Thousands of protestors, including a group of marchers who had walked through California’s Central Valley, held a rally in front of the state Capitol on Wednesday afternoon, calling for government and a tax system that serves all Californians. The march had lasted 48 days, during which the marchers covered 365 miles, bringing the message to Californians up and down the state that government in Sacramento ought to be reformed. 

Whereas the public focus of protest against state policies in March was public education, on this occasion the issues were broadened to include health care and other public services. 

The diversity of protest participants was broad as well, ranging from school staff and students to homecare workers, other public service employees, and religious leaders.  

In Northern California, the protestors streamed into Sacramento beginning in the early afternoon, via carpools, buses, and Amtrak.
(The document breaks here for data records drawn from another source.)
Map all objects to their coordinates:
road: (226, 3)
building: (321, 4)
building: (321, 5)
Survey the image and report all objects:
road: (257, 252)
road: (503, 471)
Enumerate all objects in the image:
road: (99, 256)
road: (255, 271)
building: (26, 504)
From Berkeley alone, five filled buses drove to the Capitol. 

I happened to be taking the train to Sacramento from Emeryville, joining teachers, administrators, and students from San Francisco City College. The situation at the college that they describe is a dire one. Professor Galina Gerasimova spoke with me about her own work with special needs students – students who have learning or physical disabilities, and/or need extra help in math, science, or English. The Disabled Students Program at the college, she said, has been cut over the past two years by over 50 percent. 

Leslie Smith, an administrator at the college, spoke of the importance of the Sacramento action, “Many of the students in community colleges are from disenfranchised communities, so getting on a train today in a rain storm to go march and rally on behalf of education, entering the bastions of power, listening and telling their own stories, all of this provides a deep educational experience.” 
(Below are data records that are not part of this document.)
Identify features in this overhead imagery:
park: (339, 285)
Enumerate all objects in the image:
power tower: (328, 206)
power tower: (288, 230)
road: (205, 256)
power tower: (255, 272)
Alisa Messer is an English teacher at the college and a candidate for president of local union AFT 2121: “I’m excited to be joining up with the last leg of the march. What the marchers have managed to organize and represent is the importance of protecting education, explaining how education is integral to the future of our state.”  

She added that education “is not only about job-training, it’s about how we want to live in our society, what we want to happen in our state.” Leslie Smith concurred, “We want a thinking society – democracy requires that.” 
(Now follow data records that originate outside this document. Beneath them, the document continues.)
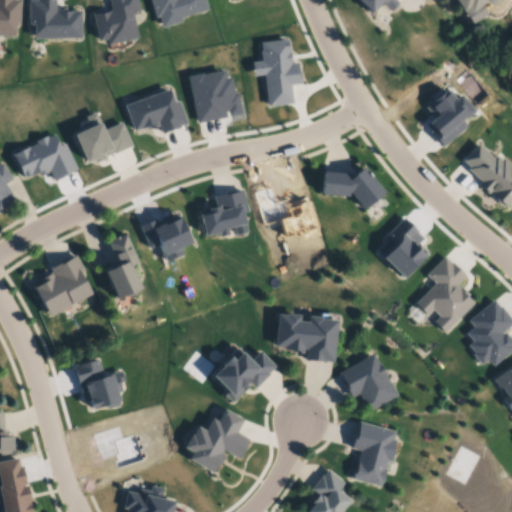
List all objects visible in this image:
building: (375, 3)
building: (475, 6)
building: (470, 7)
building: (175, 8)
building: (9, 16)
building: (53, 19)
building: (116, 20)
building: (276, 69)
building: (213, 93)
building: (156, 111)
building: (446, 115)
building: (99, 137)
road: (391, 149)
building: (44, 157)
road: (177, 168)
building: (490, 172)
building: (4, 184)
building: (349, 184)
building: (223, 212)
building: (285, 212)
building: (165, 235)
building: (400, 247)
building: (122, 266)
building: (121, 269)
building: (62, 284)
building: (63, 287)
building: (443, 293)
building: (489, 333)
building: (305, 335)
building: (307, 338)
building: (238, 372)
building: (364, 382)
building: (98, 384)
building: (505, 386)
road: (43, 401)
building: (4, 437)
building: (213, 441)
building: (117, 445)
building: (370, 451)
road: (281, 470)
building: (13, 487)
building: (325, 494)
building: (329, 495)
building: (146, 501)
building: (147, 503)
building: (451, 511)
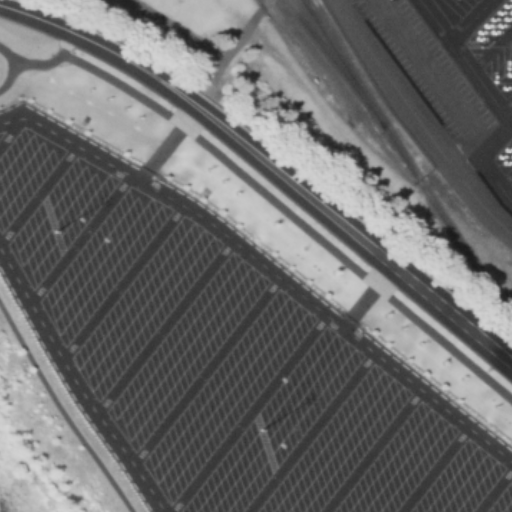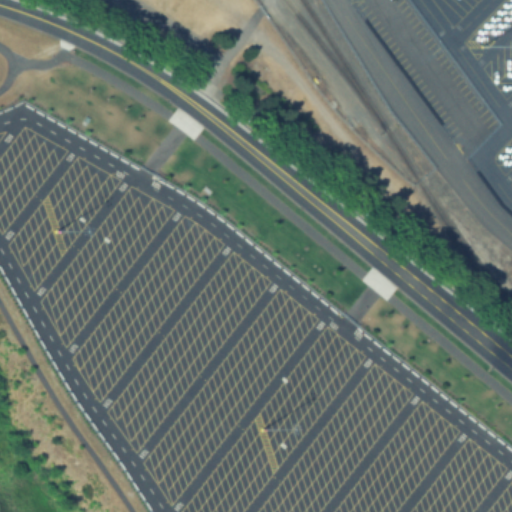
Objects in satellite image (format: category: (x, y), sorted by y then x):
road: (36, 15)
road: (450, 34)
road: (66, 41)
road: (491, 44)
road: (7, 55)
road: (425, 60)
railway: (333, 61)
railway: (341, 61)
road: (7, 77)
road: (506, 99)
road: (510, 118)
road: (418, 120)
road: (8, 128)
road: (167, 143)
road: (86, 150)
road: (505, 175)
road: (297, 187)
road: (37, 192)
road: (272, 201)
railway: (440, 219)
road: (77, 237)
road: (122, 281)
road: (366, 295)
road: (163, 326)
road: (205, 369)
road: (60, 411)
road: (249, 412)
road: (309, 431)
road: (371, 450)
road: (434, 469)
road: (493, 488)
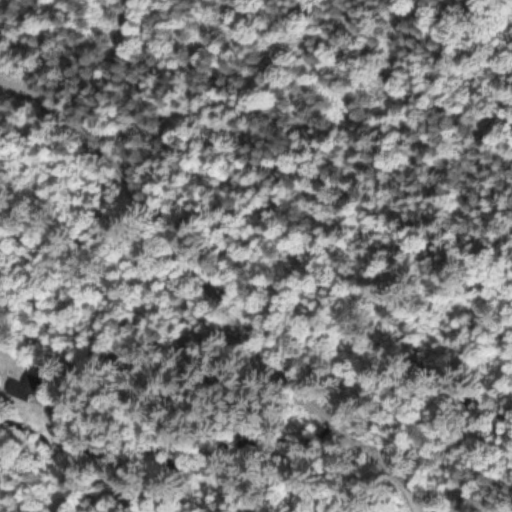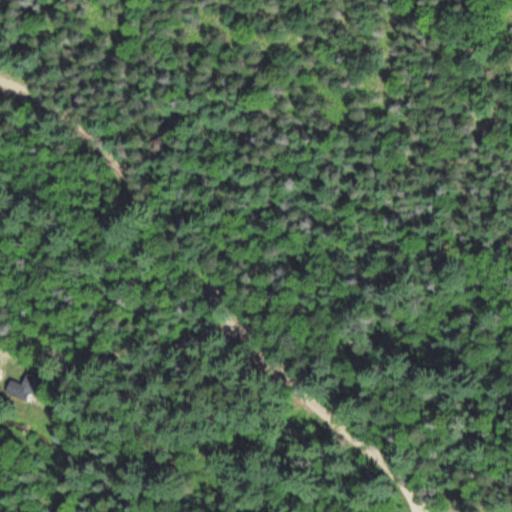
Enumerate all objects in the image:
road: (119, 65)
road: (173, 230)
building: (2, 373)
building: (34, 385)
building: (34, 387)
road: (341, 425)
road: (395, 470)
road: (426, 509)
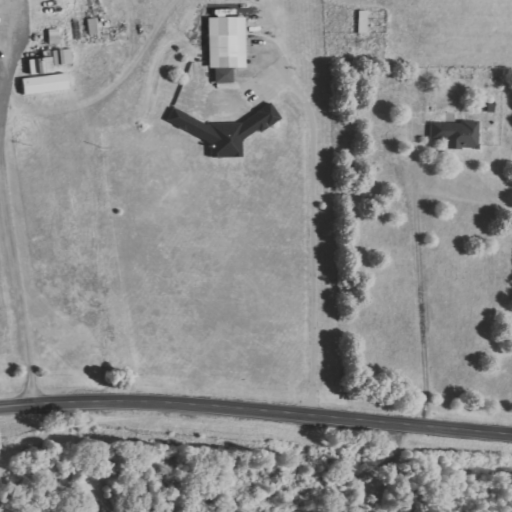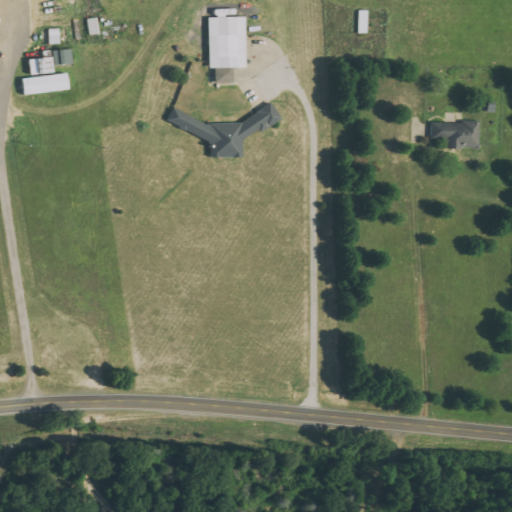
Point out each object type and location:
building: (226, 46)
building: (45, 83)
building: (226, 129)
building: (456, 133)
road: (6, 197)
road: (256, 404)
road: (389, 467)
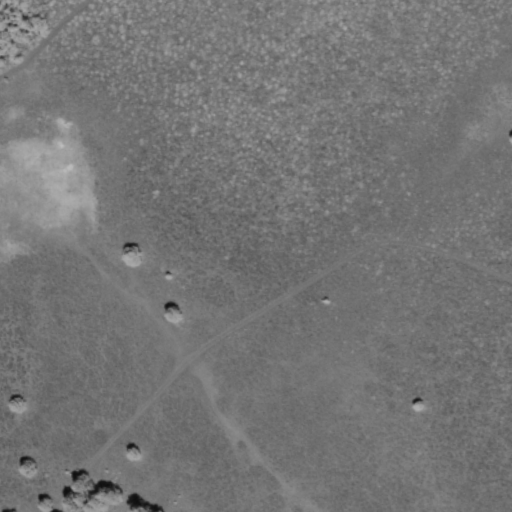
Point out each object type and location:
road: (46, 41)
road: (261, 316)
What remedies is this protest movement proposing in order to fund quality public education, affordable health care, and other public services? Speakers at the rally focused first of all on the need for a progressive tax system, including the closing of corporate tax loopholes. Second, the requirement of a two-thirds vote to raise taxes or pass a budget ought to be rejected. Campaign financing is also at issue; a flyer distributed at the rally said that over a billion dollars has gone into state political campaigns since 2000, “buying access for special interests and shutting out the rest of us.” Proposition 15, on the June Ballot, will provide a pilot program for public financing of state political campaigns. 

Several speakers at the rally noted that California’s fiscal crisis is bound up with national priorities. Randy Silverman, marching and attending the rally from Berkeley, said that more federal funding should be used to support the public sector in California.